Teknik eleman bulmanın zor olduğu şehirlerde birçok iş veren başka şehirlerden personel transfer ediyorlar. Fabrikaların personel, iş arayanların da iş bulamadığı Türkiye’de insan kaynağının doğru yönetilmediği görülüyor.
Özellikle genç nüfustaki işsizlik rakamları ve nitelikli personel sıkıntısı, devlet kurumlarını, STK’ları ve özel sektörü harekete geçirdi. Talebin karşılanması ve kısa sürede nitelikli eleman yetiştirilmesi için Sanayi ve Teknoloji Bakanlığı, Milli Eğitim Bakanlığı, TOBB, Organize Sanayi Bölgeleri ve Belediyeler; hem meslek liselerine destek sağlıyor hem de “Mesleki Eğitim Merkezleri” kuruyor. Bu merkezlerde, mevcut insan kaynağına, simülasyon ve robotik teknolojiler ile hızlandırılmış mesleki eğitim veriliyor. Teknolojik ekipmana dayalı mesleki eğitim, meslek liselerinde de kullanılıyor.
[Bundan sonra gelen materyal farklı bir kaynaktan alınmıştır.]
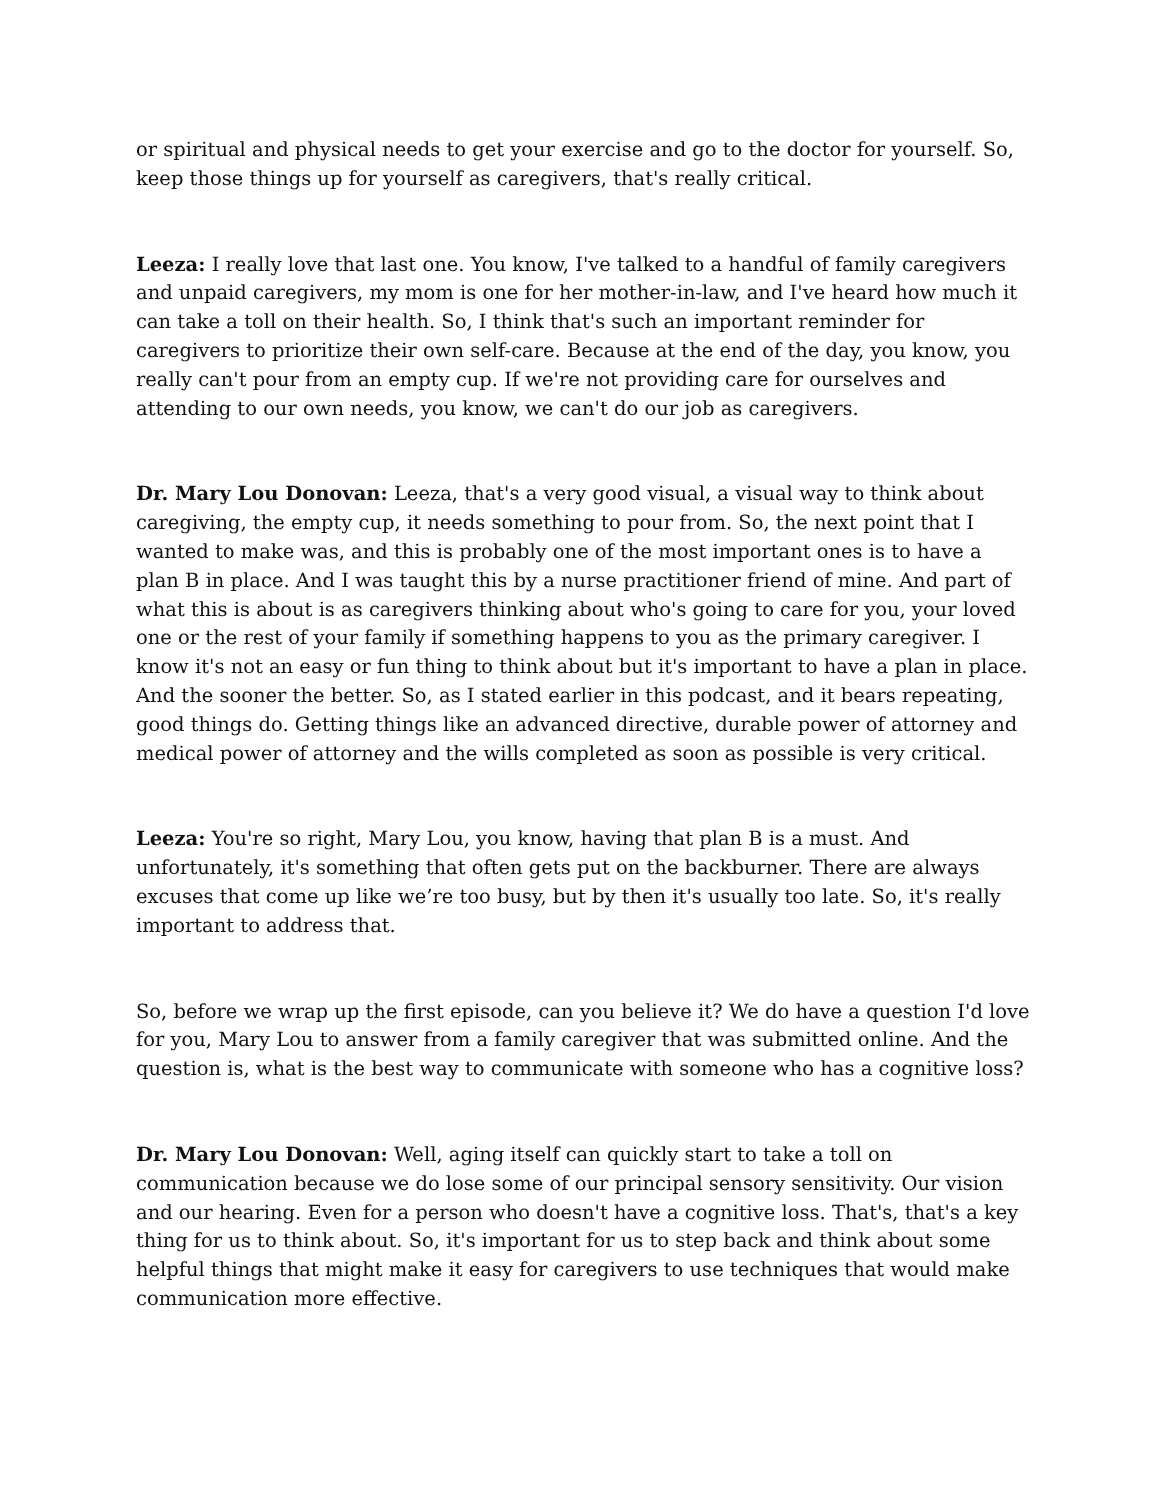or spiritual and physical needs to get your exercise and go to the doctor for yourself. So, keep those things up for yourself as caregivers, that's really critical.
Leeza: I really love that last one. You know, I've talked to a handful of family caregivers and unpaid caregivers, my mom is one for her mother-in-law, and I've heard how much it can take a toll on their health. So, I think that's such an important reminder for caregivers to prioritize their own self-care. Because at the end of the day, you know, you really can't pour from an empty cup. If we're not providing care for ourselves and attending to our own needs, you know, we can't do our job as caregivers.
Dr. Mary Lou Donovan: Leeza, that's a very good visual, a visual way to think about caregiving, the empty cup, it needs something to pour from. So, the next point that I wanted to make was, and this is probably one of the most important ones is to have a plan B in place. And I was taught this by a nurse practitioner friend of mine. And part of what this is about is as caregivers thinking about who's going to care for you, your loved one or the rest of your family if something happens to you as the primary caregiver. I know it's not an easy or fun thing to think about but it's important to have a plan in place. And the sooner the better. So, as I stated earlier in this podcast, and it bears repeating, good things do. Getting things like an advanced directive, durable power of attorney and medical power of attorney and the wills completed as soon as possible is very critical.
Leeza: You're so right, Mary Lou, you know, having that plan B is a must. And unfortunately, it's something that often gets put on the backburner. There are always excuses that come up like we’re too busy, but by then it's usually too late. So, it's really important to address that.
So, before we wrap up the first episode, can you believe it? We do have a question I'd love for you, Mary Lou to answer from a family caregiver that was submitted online. And the question is, what is the best way to communicate with someone who has a cognitive loss?
Dr. Mary Lou Donovan: Well, aging itself can quickly start to take a toll on communication because we do lose some of our principal sensory sensitivity. Our vision and our hearing. Even for a person who doesn't have a cognitive loss. That's, that's a key thing for us to think about. So, it's important for us to step back and think about some helpful things that might make it easy for caregivers to use techniques that would make communication more effective.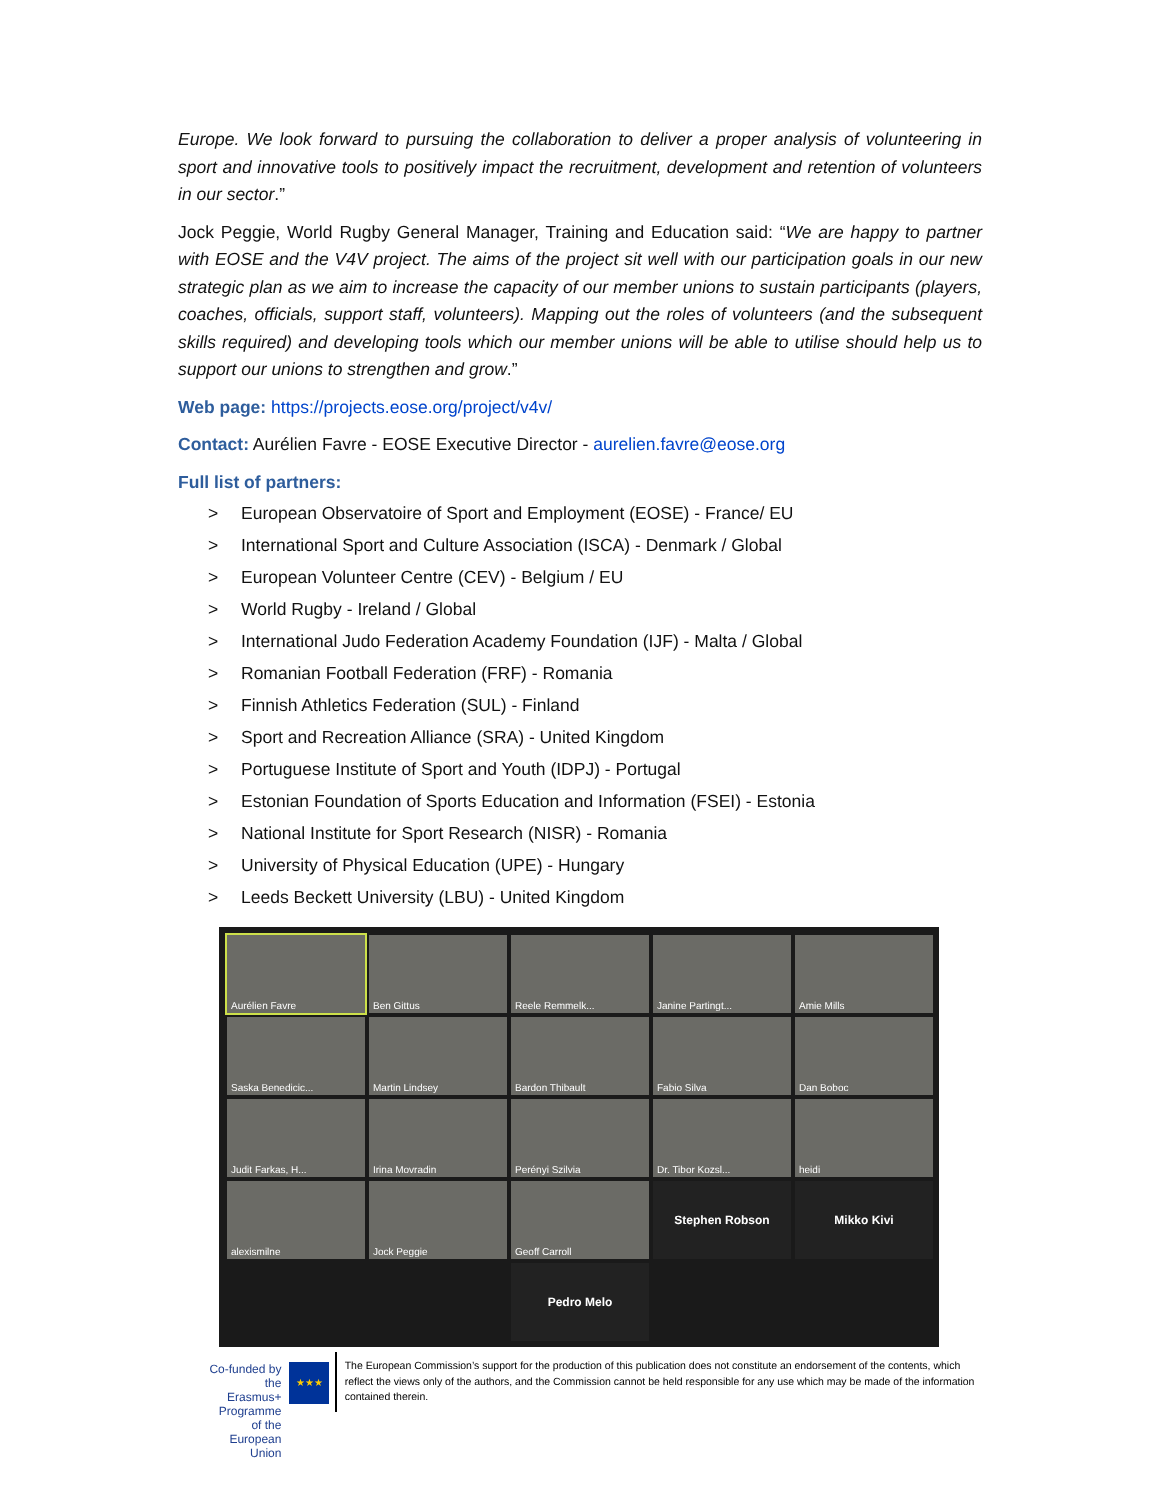Europe. We look forward to pursuing the collaboration to deliver a proper analysis of volunteering in sport and innovative tools to positively impact the recruitment, development and retention of volunteers in our sector.”
Jock Peggie, World Rugby General Manager, Training and Education said: “We are happy to partner with EOSE and the V4V project. The aims of the project sit well with our participation goals in our new strategic plan as we aim to increase the capacity of our member unions to sustain participants (players, coaches, officials, support staff, volunteers). Mapping out the roles of volunteers (and the subsequent skills required) and developing tools which our member unions will be able to utilise should help us to support our unions to strengthen and grow.”
Web page: https://projects.eose.org/project/v4v/
Contact: Aurélien Favre - EOSE Executive Director - aurelien.favre@eose.org
Full list of partners:
> European Observatoire of Sport and Employment (EOSE) - France/ EU
> International Sport and Culture Association (ISCA) - Denmark / Global
> European Volunteer Centre (CEV) - Belgium / EU
> World Rugby - Ireland / Global
> International Judo Federation Academy Foundation (IJF) - Malta / Global
> Romanian Football Federation (FRF) - Romania
> Finnish Athletics Federation (SUL) - Finland
> Sport and Recreation Alliance (SRA) - United Kingdom
> Portuguese Institute of Sport and Youth (IDPJ) - Portugal
> Estonian Foundation of Sports Education and Information (FSEI) - Estonia
> National Institute for Sport Research (NISR) - Romania
> University of Physical Education (UPE) - Hungary
> Leeds Beckett University (LBU) - United Kingdom
Aurélien Favre
Ben Gittus
Reele Remmelk...
Janine Partingt...
Amie Mills
Saska Benedicic...
Martin Lindsey
Bardon Thibault
Fabio Silva
Dan Boboc
Judit Farkas, H...
Irina Movradin
Perényi Szilvia
Dr. Tibor Kozsl...
heidi
alexismilne
Jock Peggie
Geoff Carroll
Stephen Robson
Mikko Kivi
Pedro Melo
Co-funded by the
Erasmus+ Programme
of the European Union
★★★
The European Commission’s support for the production of this publication does not constitute an endorsement of the contents, which reflect the views only of the authors, and the Commission cannot be held responsible for any use which may be made of the information contained therein.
Gelişmiş ülkelerdeki mesleki eğitimde; iş kazalarını ortadan kaldırmak, maliyetleri düşürmek ve pratik sayısını artırmak için simülatörler tercih ediliyor. Bu eğitimle; iş makinesi operatöründen otomobil montaj ustasına, ağır vasıta sürücüsünden kaynak operatörüne kadar pek çok sektör için uzman personel yetiştirilebiliyor.
Mesleksiz ya da yakın gelecekte mesleği yok olacak kişilere, yeni nesil eğitimler ile geleceğin meslekleri kazandırılarak yüz binlerce vasıflı eleman yaratılabilir.
Türkiye’de işsizlik probleminin çözümünde vasıflı eleman sayısının arttırılması önemli bir çıkış yolu olacaktır.